WHAT IS REQUIRED | Copy only this range: the line with "For every layout" through the final line of the material, inclusive at both ends.

DATA TO USE: Begin

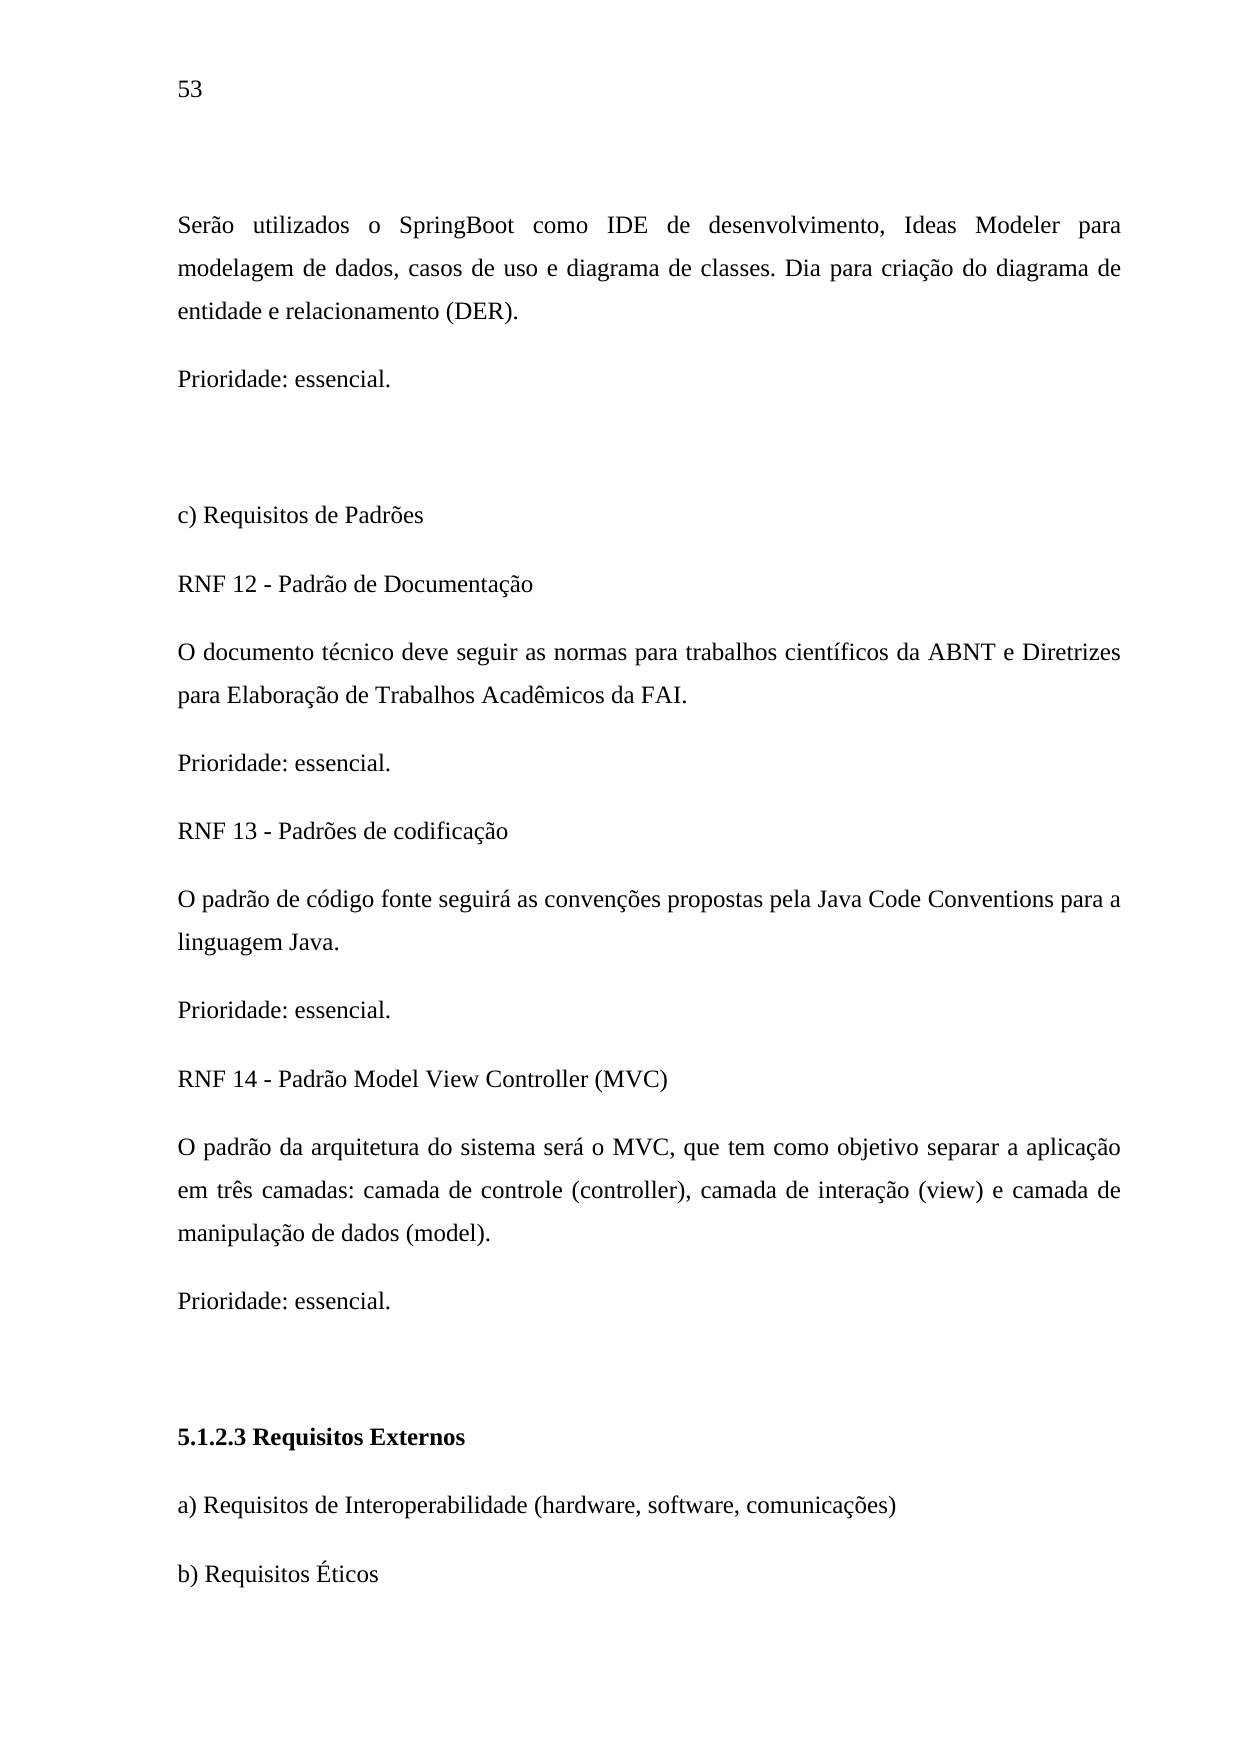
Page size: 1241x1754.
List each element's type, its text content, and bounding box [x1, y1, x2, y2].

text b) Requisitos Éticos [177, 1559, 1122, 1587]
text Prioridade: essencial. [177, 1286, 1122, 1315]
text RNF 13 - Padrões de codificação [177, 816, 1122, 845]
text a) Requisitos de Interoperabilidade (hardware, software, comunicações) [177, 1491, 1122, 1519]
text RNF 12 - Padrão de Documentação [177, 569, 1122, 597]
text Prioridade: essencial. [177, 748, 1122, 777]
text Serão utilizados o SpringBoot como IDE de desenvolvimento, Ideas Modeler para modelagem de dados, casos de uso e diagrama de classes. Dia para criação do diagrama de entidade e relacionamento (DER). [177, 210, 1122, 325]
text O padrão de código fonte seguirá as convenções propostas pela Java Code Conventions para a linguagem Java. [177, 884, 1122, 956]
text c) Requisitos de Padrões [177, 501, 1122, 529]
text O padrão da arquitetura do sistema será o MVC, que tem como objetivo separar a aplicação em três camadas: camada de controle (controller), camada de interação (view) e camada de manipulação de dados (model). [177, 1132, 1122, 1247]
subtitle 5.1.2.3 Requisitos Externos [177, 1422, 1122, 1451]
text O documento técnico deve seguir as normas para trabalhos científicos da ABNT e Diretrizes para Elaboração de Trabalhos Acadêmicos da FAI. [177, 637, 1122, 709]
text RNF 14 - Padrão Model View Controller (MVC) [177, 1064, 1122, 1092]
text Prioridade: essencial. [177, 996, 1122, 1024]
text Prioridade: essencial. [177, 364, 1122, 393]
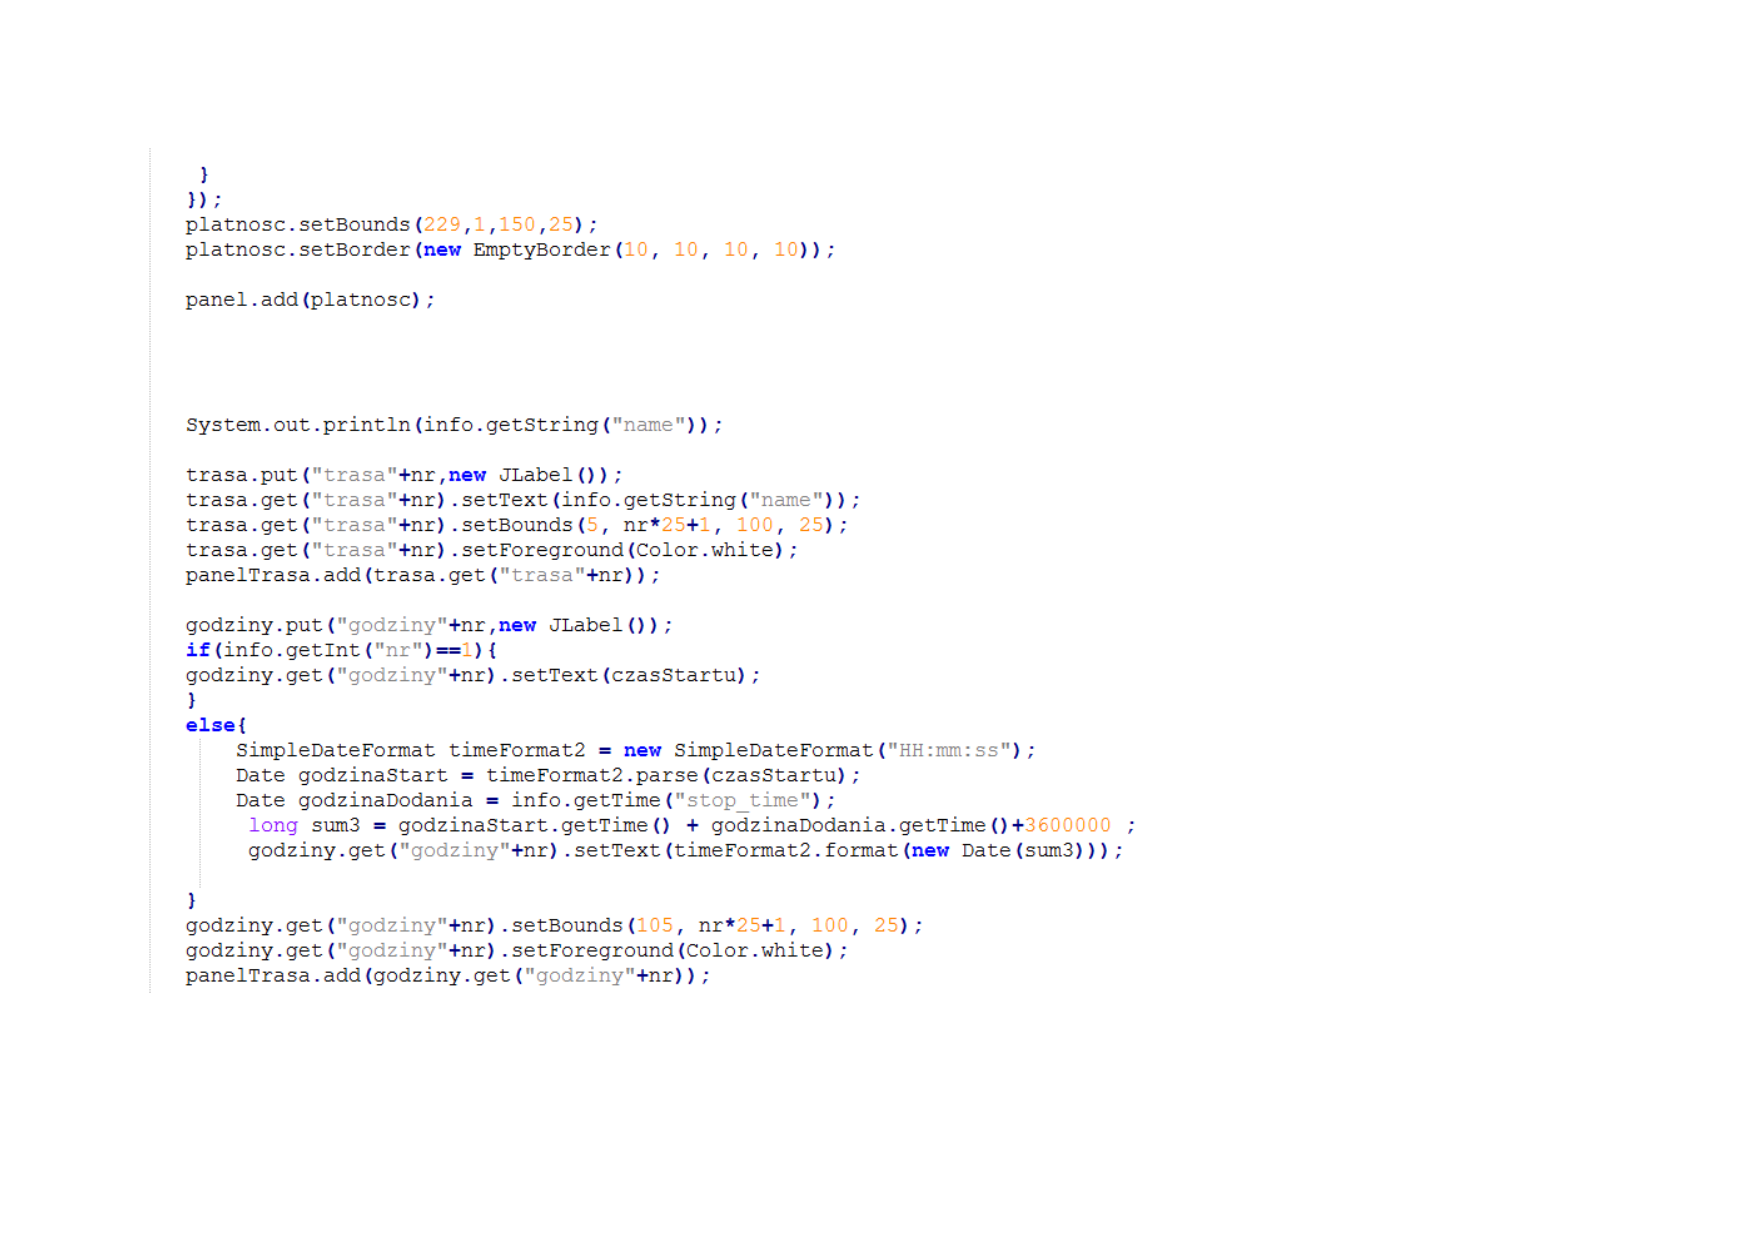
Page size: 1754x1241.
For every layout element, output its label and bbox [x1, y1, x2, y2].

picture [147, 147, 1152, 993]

DATA TO USE: End

RESPONSE FOR THIS EXERCISE |
For every layout element, output its label and bbox [x1, y1, x2, y2].

picture [147, 147, 1152, 993]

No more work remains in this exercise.